Data for processing Block Start

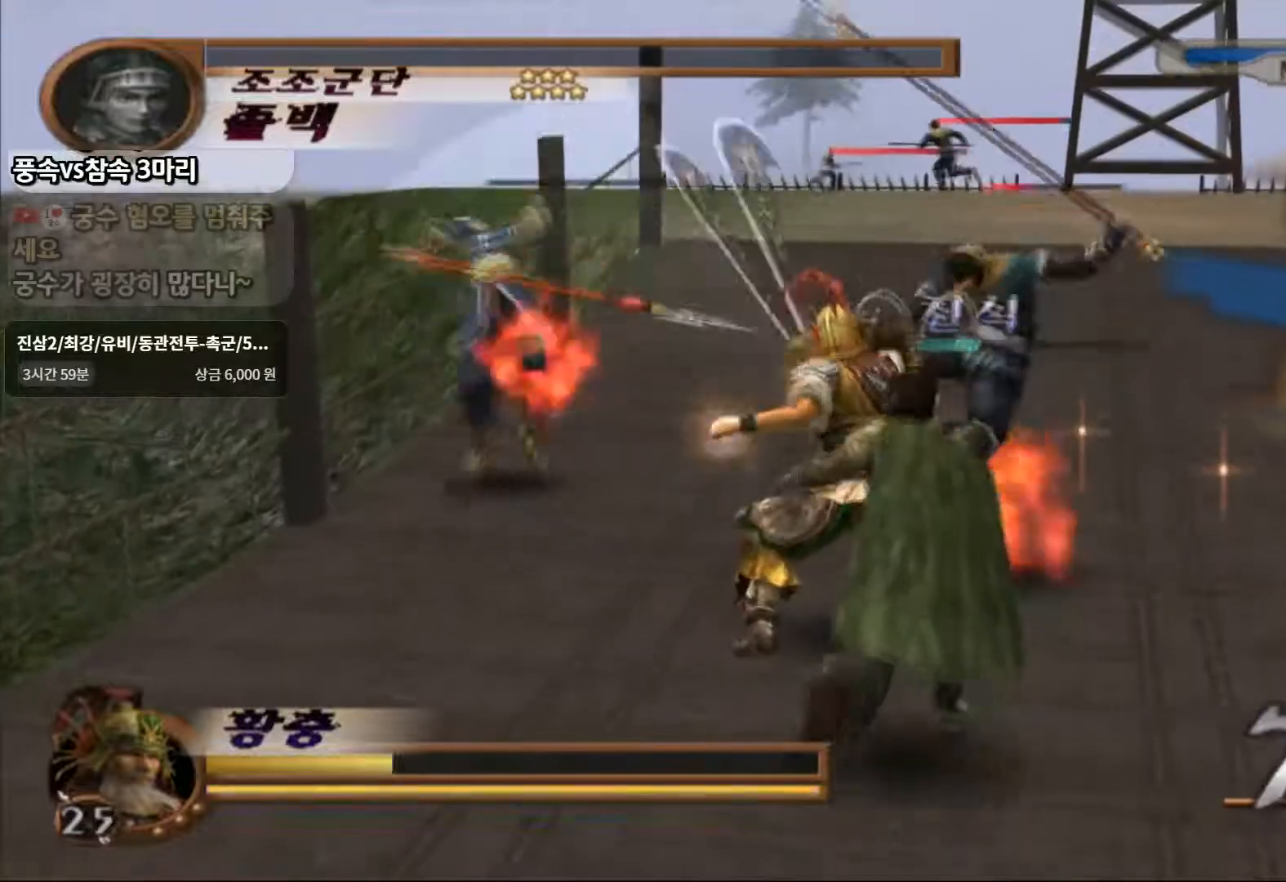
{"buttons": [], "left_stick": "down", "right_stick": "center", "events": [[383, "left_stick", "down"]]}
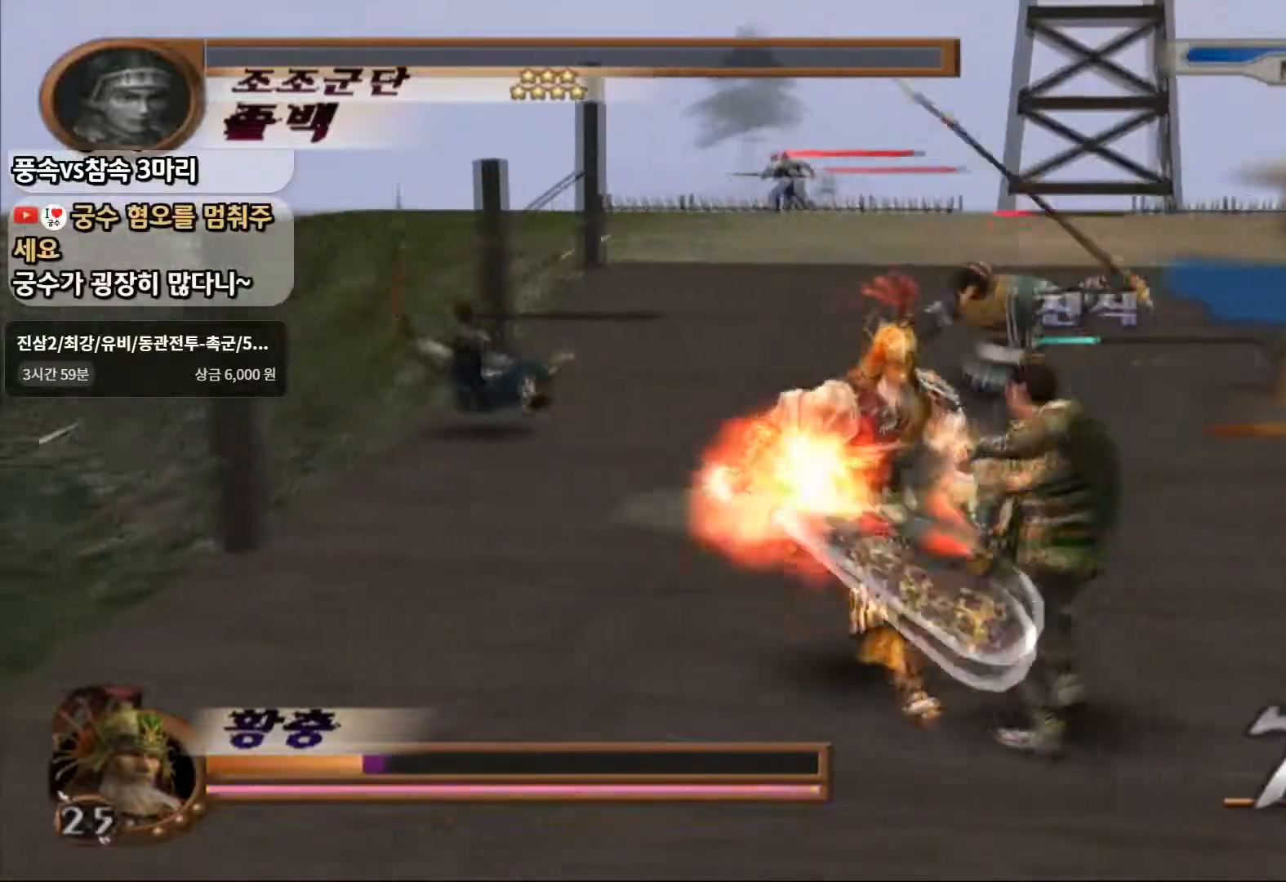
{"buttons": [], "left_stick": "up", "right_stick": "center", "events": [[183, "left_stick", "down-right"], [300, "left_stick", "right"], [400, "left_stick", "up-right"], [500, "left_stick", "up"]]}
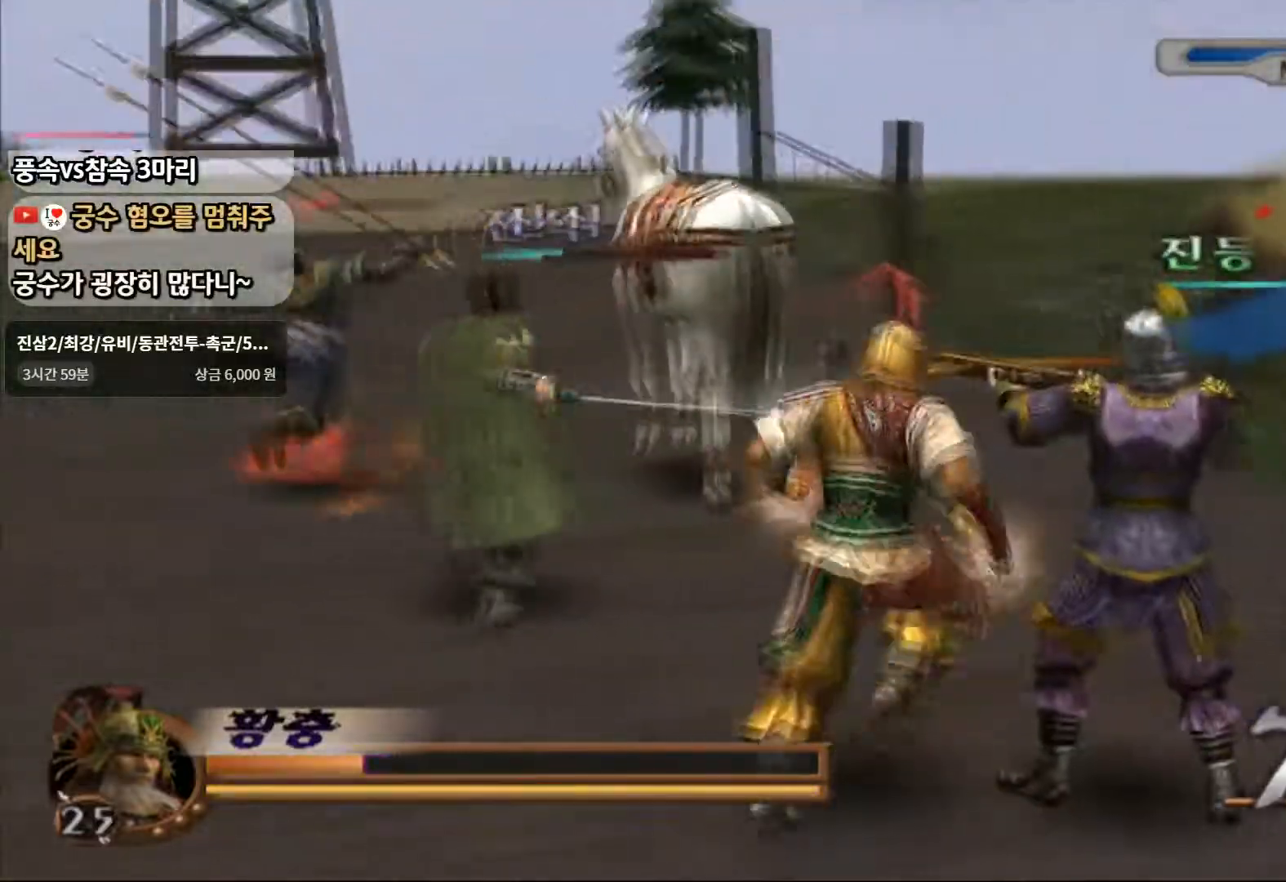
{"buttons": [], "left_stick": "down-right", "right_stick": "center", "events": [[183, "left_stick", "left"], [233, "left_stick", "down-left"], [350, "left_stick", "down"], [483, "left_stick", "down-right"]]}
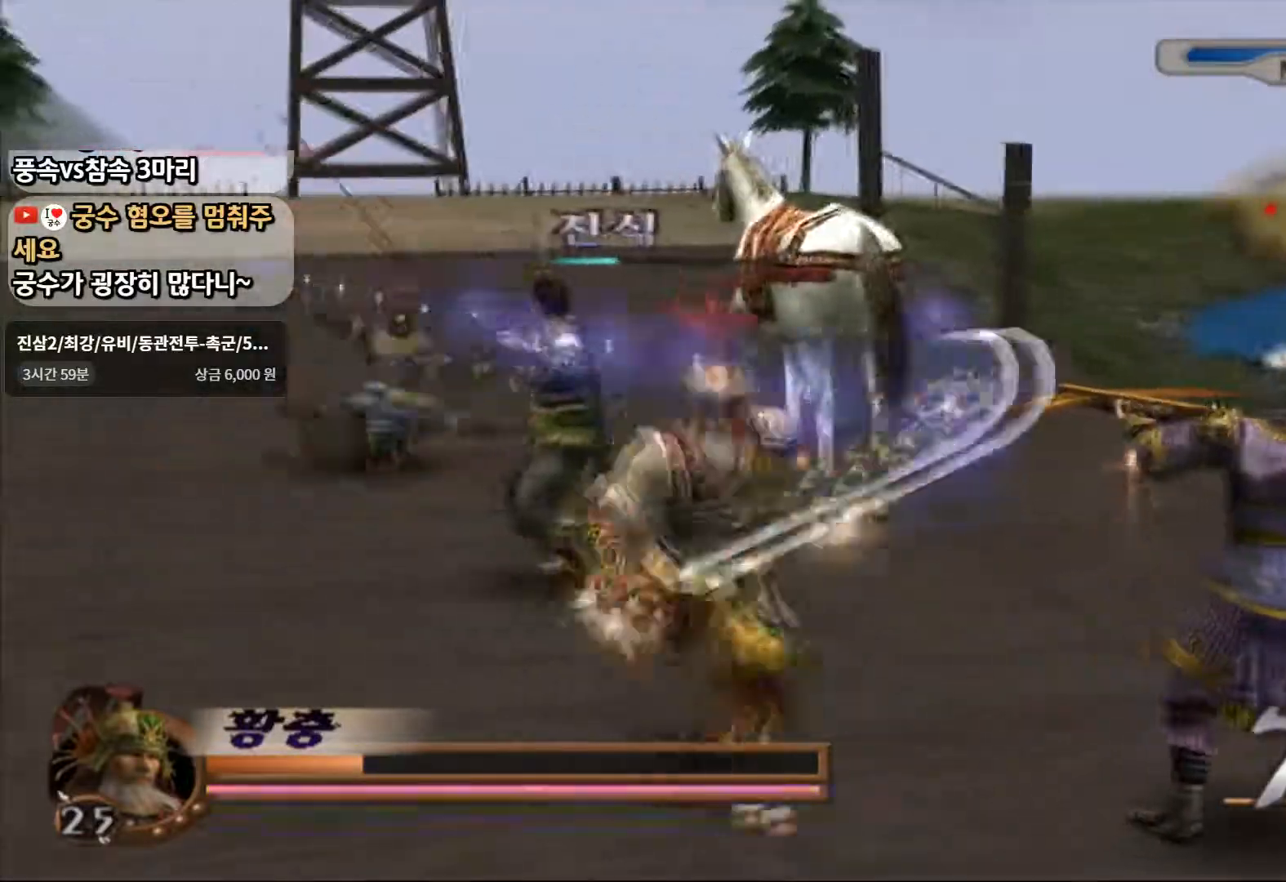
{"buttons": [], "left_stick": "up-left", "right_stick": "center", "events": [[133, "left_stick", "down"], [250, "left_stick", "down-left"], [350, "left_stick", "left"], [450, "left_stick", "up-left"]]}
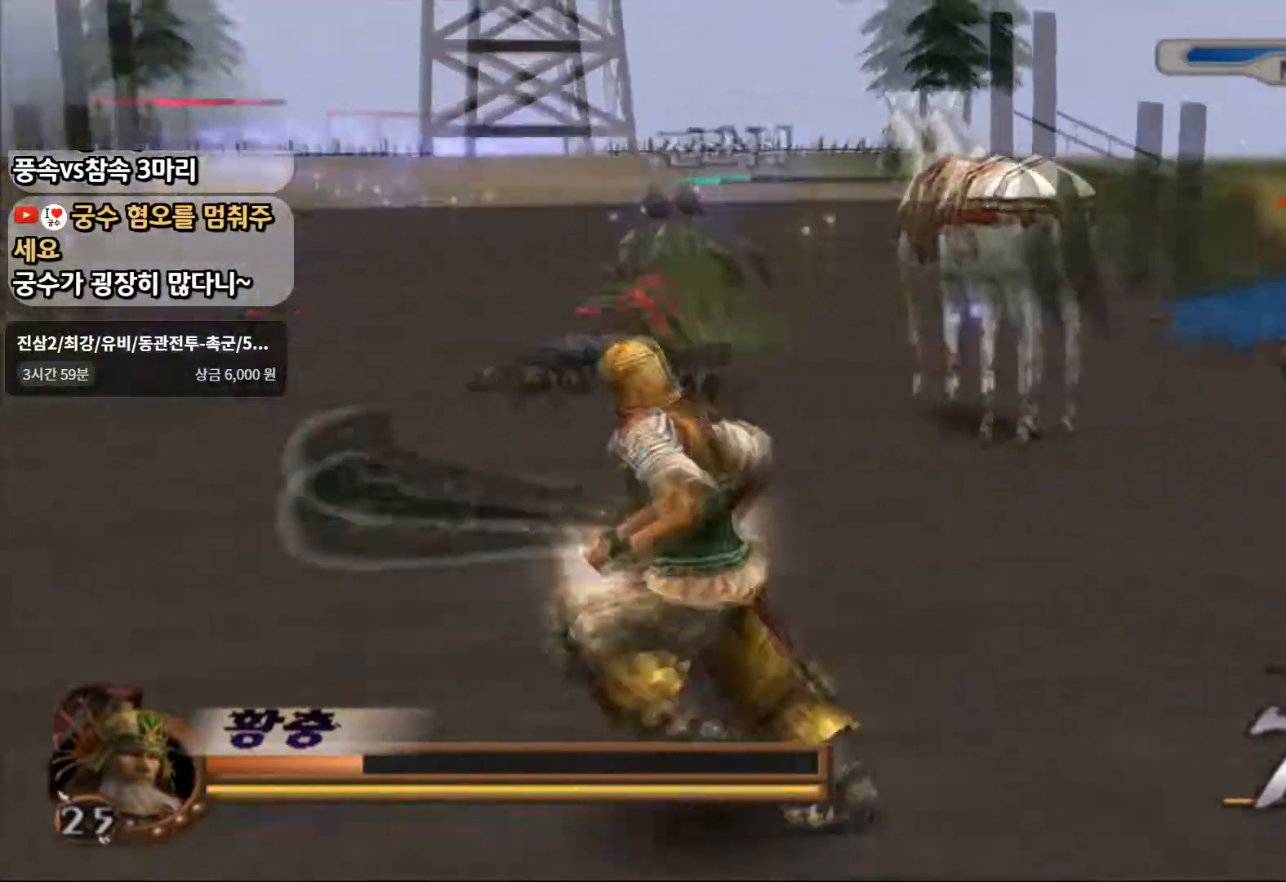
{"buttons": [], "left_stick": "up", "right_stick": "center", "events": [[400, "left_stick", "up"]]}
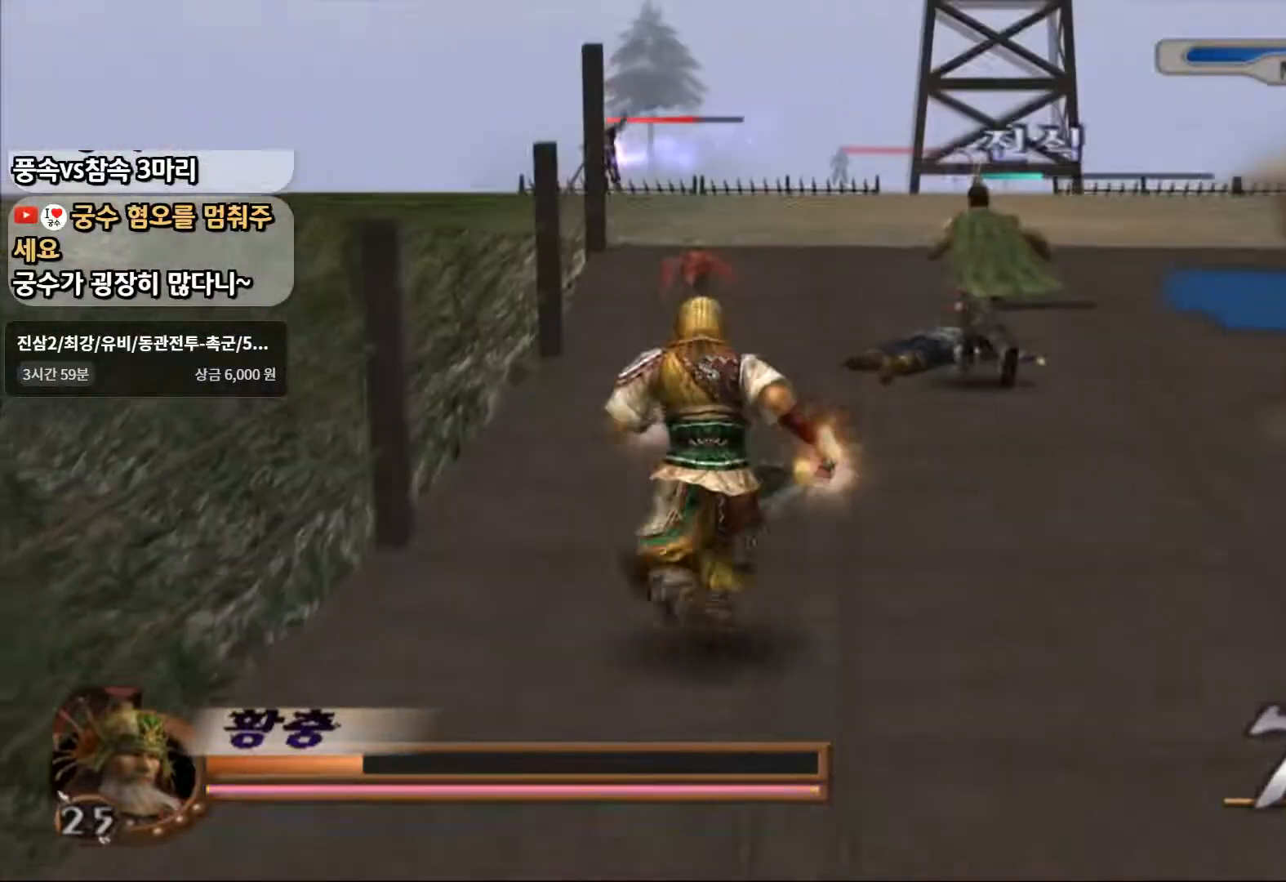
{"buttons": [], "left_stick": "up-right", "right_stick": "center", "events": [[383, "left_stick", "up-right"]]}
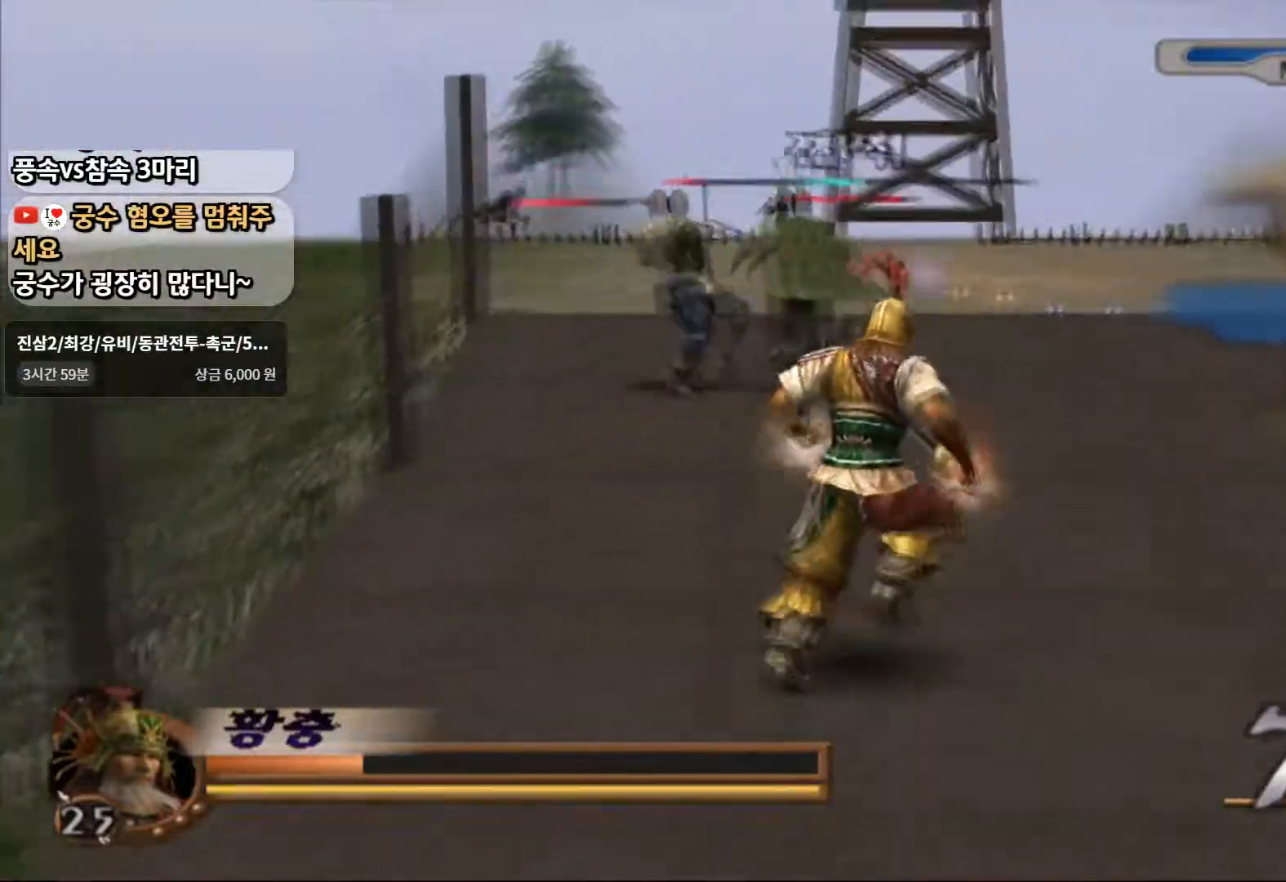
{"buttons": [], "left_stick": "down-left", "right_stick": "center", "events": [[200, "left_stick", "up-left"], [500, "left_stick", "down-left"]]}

Data for processing Block End

__Required action__.
Every line in the records that holds the word "down" should be copied into the answer.

__Result of this task__.
{"buttons": [], "left_stick": "down", "right_stick": "center", "events": [[383, "left_stick", "down"]]}
{"buttons": [], "left_stick": "up", "right_stick": "center", "events": [[183, "left_stick", "down-right"], [300, "left_stick", "right"], [400, "left_stick", "up-right"], [500, "left_stick", "up"]]}
{"buttons": [], "left_stick": "down-right", "right_stick": "center", "events": [[183, "left_stick", "left"], [233, "left_stick", "down-left"], [350, "left_stick", "down"], [483, "left_stick", "down-right"]]}
{"buttons": [], "left_stick": "up-left", "right_stick": "center", "events": [[133, "left_stick", "down"], [250, "left_stick", "down-left"], [350, "left_stick", "left"], [450, "left_stick", "up-left"]]}
{"buttons": [], "left_stick": "down-left", "right_stick": "center", "events": [[200, "left_stick", "up-left"], [500, "left_stick", "down-left"]]}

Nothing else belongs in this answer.